W tym przypadku ja bym nie przesadzał. Dziecko pięcioletnie ma prawo obawiać opisanej przez panią sytuacji. Musi się z nią oswoić, dorosnąć do niej. Tak mi się wydaje.
Psychologizowanie jest wpisywane we wszelkie możliwe elementy systemu oświaty. Najnowsza ilustracja: 15 listopada odchodząca Kluzik-Rostkowska podpisała rozp. o tym jak przygotowywać nauczycieli na dyr. szkół. Kształtowanie „przywództwa dla uczenia się i rozwoju indywidualnego” polega na omówieniu m.in. takich zagadnień: Zmiana paradygmatu: od ilości wiedzy do jej struktury, wykorzystanie emocji w procesie uczenia się, wzmacnianie poczucia bezpieczeństwa wśród uczących się… W zasadzie nic tam więcej nie ma. Gdzie tu do jakiejś spójnej antropologii…

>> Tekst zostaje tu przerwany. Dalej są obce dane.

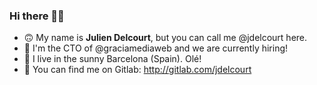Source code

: ### Hi there 👋🏼

- 🙃 My name is **Julien Delcourt**, but you can call me @jdelcourt here.
- 💼 I'm the CTO of @graciamediaweb and we are currently hiring!
- 📍 I live in the sunny Barcelona (Spain). Olé!
- 🦊 You can find me on Gitlab: http://gitlab.com/jdelcourt
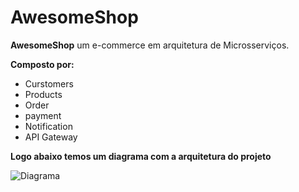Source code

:# AwesomeShop


 **AwesomeShop** um e-commerce em arquitetura de Microsserviços.

 **Composto por:**
 - Curstomers
 - Products
 - Order
 - payment
 - Notification
 - API Gateway

**Logo abaixo temos um diagrama com a arquitetura do projeto**

![Diagrama](https://user-images.githubusercontent.com/37554746/154096116-173f327d-b5b1-4e4c-a8c0-d796a564d3df.png)


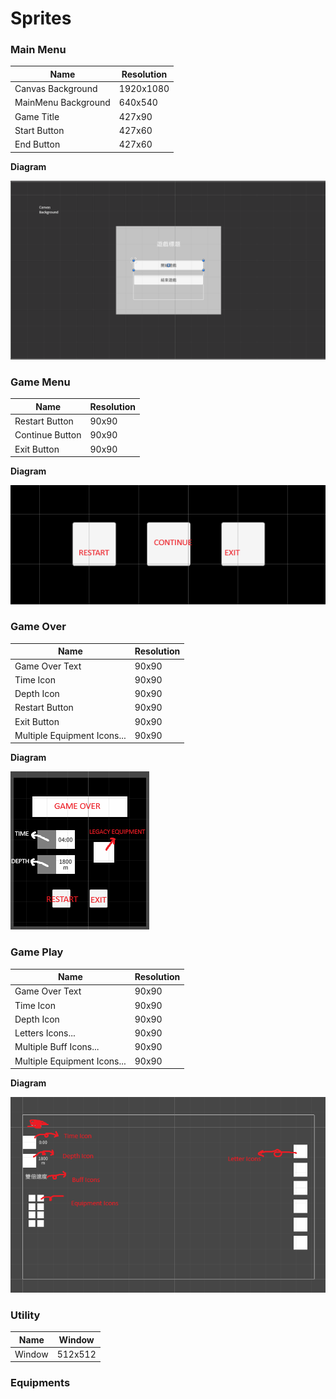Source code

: # Sprites
### Main Menu
|Name|Resolution|
|-|-|
|Canvas Background|1920x1080|
|MainMenu Background|640x540|
|Game Title|427x90|
|Start Button|427x60|
|End Button|427x60|

**Diagram**

![UI Diagram](../img/img-00000.png)

### Game Menu
|Name|Resolution|
|-|-|
|Restart Button|90x90|
|Continue Button|90x90|
|Exit Button|90x90|

**Diagram**

![UI Diagram](../img/img-00002.png)

### Game Over
|Name|Resolution|
|-|-|
|Game Over Text|90x90|
|Time Icon|90x90|
|Depth Icon|90x90|
|Restart Button|90x90|
|Exit Button|90x90|
|Multiple Equipment Icons...|90x90|


**Diagram**

![UI Diagram](../img/img-00001.png)

### Game Play
|Name|Resolution|
|-|-|
|Game Over Text|90x90|
|Time Icon|90x90|
|Depth Icon|90x90|
|Letters Icons...|90x90|
|Multiple Buff Icons...|90x90|
|Multiple Equipment Icons...|90x90|


**Diagram**

![UI Diagram](../img/img-00003.png)

### Utility
|Name|Window|
|-|-|
|Window|512x512|

### Equipments
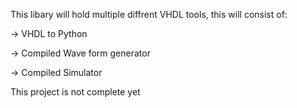 This libary will hold multiple diffrent VHDL tools, this will consist of:

-> VHDL to Python

-> Compiled Wave form generator

-> Compiled Simulator

This project is not complete yet
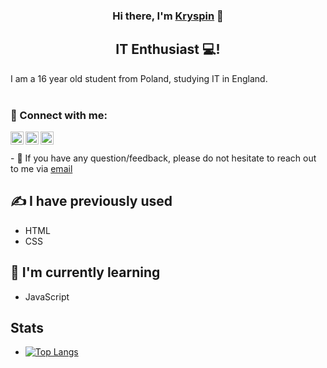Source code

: <h3 align="center">
Hi there, I'm <a href="https://kryspinjemiolo.co.uk" rel="noreferrer">Kryspin</a> 👋
</h3>

<h2 align="center">
IT Enthusiast 💻!
</h2> 

I am a 16 year old student from Poland, studying IT in England.
</br>
</br>
### 🤝 Connect with me:


<a href="https://www.instagram.com/kay.1_x/"><img align="left" src="https://user-images.githubusercontent.com/100538163/170320022-39761c22-bd91-4fca-92f3-e91a202cdcd2.svg" alt="Kay1 Instagram" width="21px"/></a>

<a href="https://www.snapchat.com/add/kay1.me?share_id=MTY1N0RDMDYtMDc1Mi00NUZDLUFFMkYtNUFFQ0FEMDIxMTAz&locale=en_GB"><img align="left" src="https://user-images.githubusercontent.com/100538163/170320019-7a9cae42-1070-46dc-873c-d3ebc80055cd.svg" alt="Kay1 Instagram" width="21px"/></a>

<a href="https://discord.com/users/995766325416828939"><img align="left" src="https://user-images.githubusercontent.com/100538163/170320015-57999f20-c144-40fa-af46-6b1011601424.svg" alt="Kay1 Instagram" width="21px"/></a>

</br>
</br>
- 💬 If you have any question/feedback, please do not hesitate to reach out to me via <a href="mailto: contact@kryspinjemiolo.co.uk">email</a>

## ✍ I have previously used
- HTML
- CSS


## 🌱 I'm currently learning

- JavaScript

## Stats
- [![Top Langs](https://github-readme-stats.vercel.app/api/top-langs/?username=kryspinjemiolo)](https://github.com/anuraghazra/github-readme-stats)


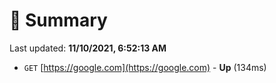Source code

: # 📖 Summary
Last updated: **11/10/2021, 6:52:13 AM**

- `GET` [https://google.com](https://google.com) - **Up** (134ms)
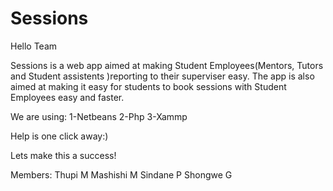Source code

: # Sessions

Hello Team

Sessions is a web app aimed at making Student Employees(Mentors, Tutors and Student assistents )reporting to their superviser easy.
The app is also aimed at making it easy for students to book sessions with Student Employees easy and faster.

We are using:
1-Netbeans
2-Php
3-Xammp

Help is one click away:)

Lets make this a success!

Members:
Thupi M
Mashishi M
Sindane P
Shongwe G
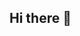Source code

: ## Hi there 👋

<!--
**jaggermillow/jaggermillow** is a ✨ _special_ ✨ repository because its `README.md` (this file) appears on your GitHub profile.

Here are some ideas to get you started:

- 🔭 ’m currently student in Artificail intellegence engineering field
- 🌱 I’m currently learning Python
- 👯 I’m looking to collaborate on -
- 🤔 I’m looking for help with 
- 💬 Ask me about ...
- 📫 How to reach me: via email : bdikjdon@gmail.com
- 😄 Pronouns: jagger
- ⚡ Fun fact:
-->
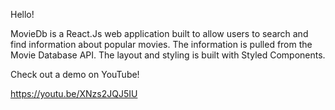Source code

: Hello!

MovieDb is a React.Js web application built to allow users to search and find information about popular movies. The information is pulled from the Movie Database API. The layout and styling is built with Styled Components.

Check out a demo on YouTube!

https://youtu.be/XNzs2JQJ5IU
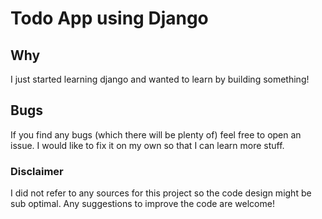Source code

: # Todo App using Django
## Why
I just started learning django and wanted to learn by building something!
## Bugs
If you find any bugs (which there will be plenty of) feel free to open an issue. I would like to fix it on my own so that I can learn more stuff.
### Disclaimer
I did not refer to any sources for this project so the code design might be sub optimal. Any suggestions to improve the code are welcome!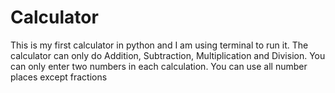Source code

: # Calculator
 This is my first calculator in python and I am using terminal to run it.
 The calculator can only do Addition, Subtraction, Multiplication and Division.
You can only enter two numbers in each calculation.
You can use all number places except fractions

Nie słyszałem o tym rozporządzeniu. Ale takich rzeczy jest bardzo dużo. Ludzie zajmują się tym co głośne, spektakularne, a ideologia weszła głęboko w struktury funkcjonowania szkoły (zresztą nie tylko szkoły). Tak naprawdę nie wiadomo co krytykować w pierwszej kolejności.